=== What you have to do ===
From the entries, copy each line that includes "picture".

=== Source information ===
——————

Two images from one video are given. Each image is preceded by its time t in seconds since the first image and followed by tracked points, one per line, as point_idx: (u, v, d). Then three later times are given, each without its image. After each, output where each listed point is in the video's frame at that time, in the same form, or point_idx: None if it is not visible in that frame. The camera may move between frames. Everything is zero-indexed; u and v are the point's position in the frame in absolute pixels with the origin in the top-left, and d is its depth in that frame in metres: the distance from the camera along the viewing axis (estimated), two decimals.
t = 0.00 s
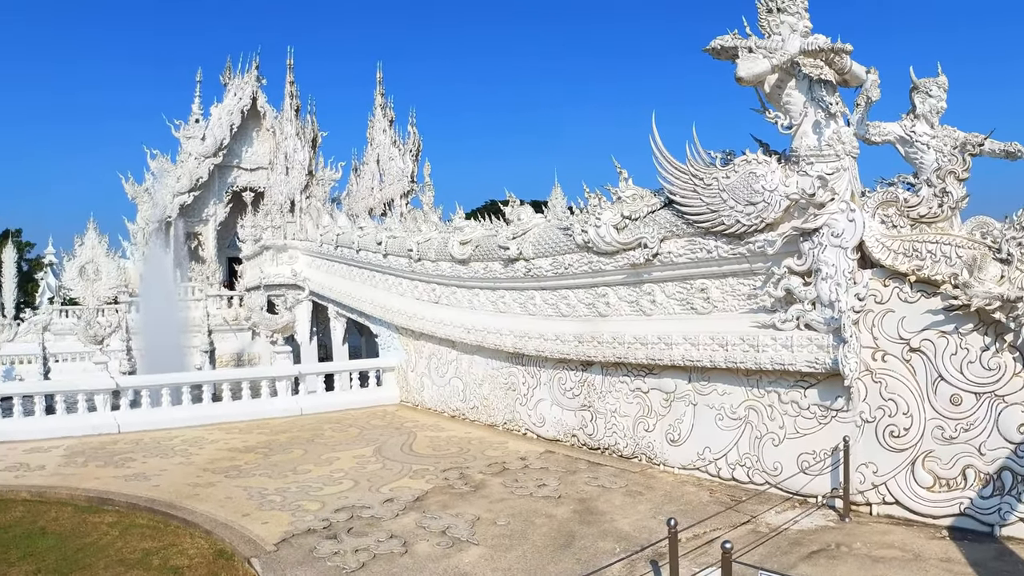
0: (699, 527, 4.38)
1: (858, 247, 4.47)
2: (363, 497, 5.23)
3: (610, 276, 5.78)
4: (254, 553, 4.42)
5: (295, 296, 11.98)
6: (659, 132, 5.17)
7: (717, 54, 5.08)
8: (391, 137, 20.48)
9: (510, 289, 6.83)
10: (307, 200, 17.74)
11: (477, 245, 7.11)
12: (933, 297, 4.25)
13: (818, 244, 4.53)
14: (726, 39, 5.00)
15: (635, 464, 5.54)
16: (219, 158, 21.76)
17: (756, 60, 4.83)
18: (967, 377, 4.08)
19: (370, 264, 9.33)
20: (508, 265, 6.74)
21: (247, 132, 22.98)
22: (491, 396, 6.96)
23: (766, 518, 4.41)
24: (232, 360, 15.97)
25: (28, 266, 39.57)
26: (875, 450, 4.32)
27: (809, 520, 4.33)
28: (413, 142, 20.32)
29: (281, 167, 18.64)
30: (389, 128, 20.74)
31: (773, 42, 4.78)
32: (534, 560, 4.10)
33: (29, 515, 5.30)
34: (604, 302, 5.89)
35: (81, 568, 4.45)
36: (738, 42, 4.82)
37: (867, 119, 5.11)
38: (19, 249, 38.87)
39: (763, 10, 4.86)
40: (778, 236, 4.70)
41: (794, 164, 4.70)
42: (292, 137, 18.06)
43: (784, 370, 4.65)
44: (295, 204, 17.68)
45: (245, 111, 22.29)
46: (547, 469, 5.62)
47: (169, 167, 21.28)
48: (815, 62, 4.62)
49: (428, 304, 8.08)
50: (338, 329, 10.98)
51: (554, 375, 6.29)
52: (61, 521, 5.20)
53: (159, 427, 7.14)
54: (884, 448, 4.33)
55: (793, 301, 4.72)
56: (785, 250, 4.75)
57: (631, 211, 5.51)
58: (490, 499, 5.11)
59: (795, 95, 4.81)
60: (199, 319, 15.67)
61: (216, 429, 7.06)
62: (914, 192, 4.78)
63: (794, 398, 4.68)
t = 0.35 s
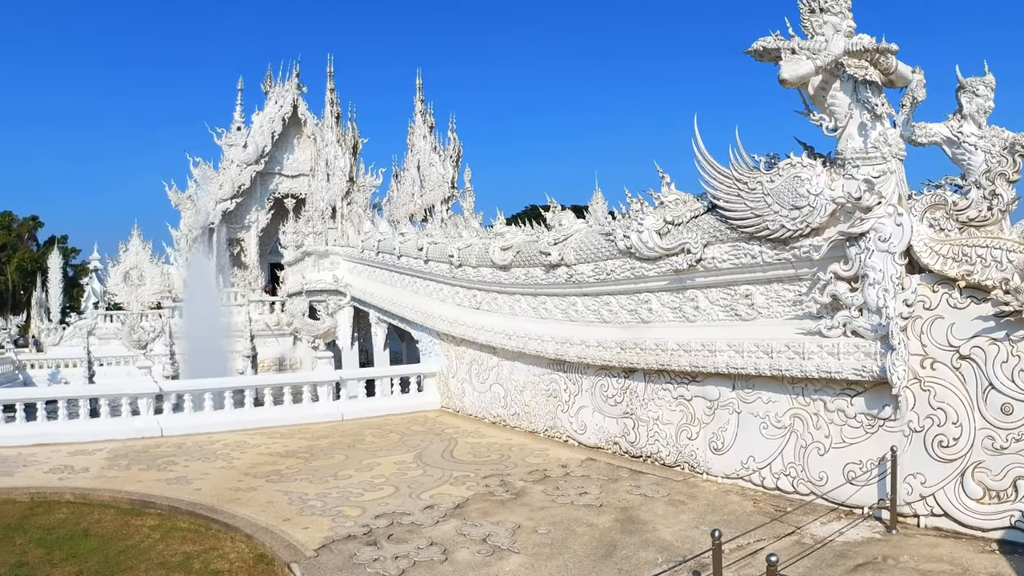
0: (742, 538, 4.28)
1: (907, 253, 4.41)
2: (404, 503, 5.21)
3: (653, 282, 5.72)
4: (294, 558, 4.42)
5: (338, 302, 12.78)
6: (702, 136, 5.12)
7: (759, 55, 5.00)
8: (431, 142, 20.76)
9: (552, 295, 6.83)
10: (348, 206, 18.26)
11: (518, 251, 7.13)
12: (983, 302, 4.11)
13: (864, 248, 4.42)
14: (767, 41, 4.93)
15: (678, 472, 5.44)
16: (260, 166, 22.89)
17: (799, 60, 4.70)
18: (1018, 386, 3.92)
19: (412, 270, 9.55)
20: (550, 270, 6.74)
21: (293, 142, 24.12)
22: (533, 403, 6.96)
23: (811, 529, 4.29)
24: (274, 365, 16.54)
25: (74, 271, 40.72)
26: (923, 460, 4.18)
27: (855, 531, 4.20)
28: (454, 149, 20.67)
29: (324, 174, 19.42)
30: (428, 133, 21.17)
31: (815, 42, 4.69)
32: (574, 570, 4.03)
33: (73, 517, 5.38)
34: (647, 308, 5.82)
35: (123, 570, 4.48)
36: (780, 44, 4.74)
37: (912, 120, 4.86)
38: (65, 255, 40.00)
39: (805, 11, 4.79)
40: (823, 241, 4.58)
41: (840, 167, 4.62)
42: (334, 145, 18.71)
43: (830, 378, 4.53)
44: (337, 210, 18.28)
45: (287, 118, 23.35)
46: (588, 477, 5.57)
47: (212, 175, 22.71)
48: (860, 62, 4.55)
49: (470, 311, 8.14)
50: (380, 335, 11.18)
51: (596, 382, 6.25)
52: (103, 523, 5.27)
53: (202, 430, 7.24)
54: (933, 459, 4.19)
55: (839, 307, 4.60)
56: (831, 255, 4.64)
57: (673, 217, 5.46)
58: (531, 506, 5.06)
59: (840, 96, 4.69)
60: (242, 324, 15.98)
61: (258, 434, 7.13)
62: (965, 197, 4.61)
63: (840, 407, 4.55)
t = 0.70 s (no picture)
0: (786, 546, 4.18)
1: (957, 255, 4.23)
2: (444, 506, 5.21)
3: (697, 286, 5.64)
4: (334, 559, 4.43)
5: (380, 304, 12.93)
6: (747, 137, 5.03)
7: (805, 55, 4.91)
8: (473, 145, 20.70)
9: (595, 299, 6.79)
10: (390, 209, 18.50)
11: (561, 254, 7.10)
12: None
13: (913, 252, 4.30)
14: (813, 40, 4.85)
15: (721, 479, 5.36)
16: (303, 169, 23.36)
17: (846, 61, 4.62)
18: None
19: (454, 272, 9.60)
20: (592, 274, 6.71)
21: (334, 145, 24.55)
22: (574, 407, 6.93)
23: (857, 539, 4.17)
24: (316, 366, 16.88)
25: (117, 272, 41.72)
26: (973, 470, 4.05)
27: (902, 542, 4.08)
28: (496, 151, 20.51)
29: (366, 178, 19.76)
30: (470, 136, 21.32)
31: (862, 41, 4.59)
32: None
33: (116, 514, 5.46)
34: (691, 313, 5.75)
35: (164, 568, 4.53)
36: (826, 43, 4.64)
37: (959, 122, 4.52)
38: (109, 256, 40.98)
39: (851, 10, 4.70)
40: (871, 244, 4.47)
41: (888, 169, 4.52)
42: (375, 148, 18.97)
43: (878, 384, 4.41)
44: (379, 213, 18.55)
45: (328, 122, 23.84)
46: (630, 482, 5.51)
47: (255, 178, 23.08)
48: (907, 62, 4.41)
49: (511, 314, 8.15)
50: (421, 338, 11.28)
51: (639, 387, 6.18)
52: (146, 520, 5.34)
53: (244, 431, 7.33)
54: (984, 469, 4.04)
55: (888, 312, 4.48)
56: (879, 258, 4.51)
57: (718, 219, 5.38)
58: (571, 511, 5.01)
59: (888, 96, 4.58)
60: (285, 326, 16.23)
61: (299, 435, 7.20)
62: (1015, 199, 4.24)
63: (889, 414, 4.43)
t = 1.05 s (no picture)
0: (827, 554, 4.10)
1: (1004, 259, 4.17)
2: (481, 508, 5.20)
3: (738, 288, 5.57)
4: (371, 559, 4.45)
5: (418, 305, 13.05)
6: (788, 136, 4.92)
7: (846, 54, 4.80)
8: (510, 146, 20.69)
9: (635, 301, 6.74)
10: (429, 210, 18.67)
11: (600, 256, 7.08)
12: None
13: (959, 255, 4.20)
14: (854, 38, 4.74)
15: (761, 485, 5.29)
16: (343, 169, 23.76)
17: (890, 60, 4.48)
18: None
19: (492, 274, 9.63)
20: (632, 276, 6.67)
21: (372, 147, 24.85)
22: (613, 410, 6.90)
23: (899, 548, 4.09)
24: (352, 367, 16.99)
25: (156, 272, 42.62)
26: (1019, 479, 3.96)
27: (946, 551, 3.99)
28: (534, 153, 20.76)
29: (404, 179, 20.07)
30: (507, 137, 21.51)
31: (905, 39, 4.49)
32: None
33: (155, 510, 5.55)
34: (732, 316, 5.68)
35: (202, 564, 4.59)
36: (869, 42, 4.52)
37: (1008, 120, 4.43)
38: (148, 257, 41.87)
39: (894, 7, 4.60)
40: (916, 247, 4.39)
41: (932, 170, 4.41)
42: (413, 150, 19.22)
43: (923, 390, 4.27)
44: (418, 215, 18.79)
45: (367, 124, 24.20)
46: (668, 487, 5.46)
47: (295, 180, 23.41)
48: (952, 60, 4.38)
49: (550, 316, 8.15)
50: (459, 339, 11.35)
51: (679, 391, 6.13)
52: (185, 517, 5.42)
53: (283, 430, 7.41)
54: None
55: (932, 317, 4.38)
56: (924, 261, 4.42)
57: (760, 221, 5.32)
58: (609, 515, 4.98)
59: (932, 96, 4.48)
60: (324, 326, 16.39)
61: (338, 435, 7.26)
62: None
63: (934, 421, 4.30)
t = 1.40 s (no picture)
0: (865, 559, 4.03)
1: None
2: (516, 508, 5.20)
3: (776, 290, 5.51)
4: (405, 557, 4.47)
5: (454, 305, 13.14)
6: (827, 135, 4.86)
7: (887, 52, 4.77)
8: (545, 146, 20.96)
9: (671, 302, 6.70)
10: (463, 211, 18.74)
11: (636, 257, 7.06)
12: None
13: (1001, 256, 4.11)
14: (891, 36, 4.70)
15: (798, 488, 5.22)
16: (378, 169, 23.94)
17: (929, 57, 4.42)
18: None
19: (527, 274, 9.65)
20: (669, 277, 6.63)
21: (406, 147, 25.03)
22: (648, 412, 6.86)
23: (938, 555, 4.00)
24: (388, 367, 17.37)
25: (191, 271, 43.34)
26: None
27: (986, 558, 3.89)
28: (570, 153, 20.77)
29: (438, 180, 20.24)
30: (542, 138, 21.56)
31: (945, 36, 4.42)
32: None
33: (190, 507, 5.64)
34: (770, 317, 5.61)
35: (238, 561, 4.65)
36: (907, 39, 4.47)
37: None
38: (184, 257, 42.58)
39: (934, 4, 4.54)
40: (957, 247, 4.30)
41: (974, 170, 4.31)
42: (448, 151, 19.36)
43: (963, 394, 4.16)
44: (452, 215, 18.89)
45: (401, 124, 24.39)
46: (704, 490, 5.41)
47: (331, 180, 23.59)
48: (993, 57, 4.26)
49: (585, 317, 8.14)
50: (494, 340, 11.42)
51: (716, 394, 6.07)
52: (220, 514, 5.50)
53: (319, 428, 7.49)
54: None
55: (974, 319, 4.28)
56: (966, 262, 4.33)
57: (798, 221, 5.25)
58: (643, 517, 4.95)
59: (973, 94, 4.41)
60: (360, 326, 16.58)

——————

=== Finished task ===
t = 0.70 s (no picture)
t = 1.05 s (no picture)
t = 1.40 s (no picture)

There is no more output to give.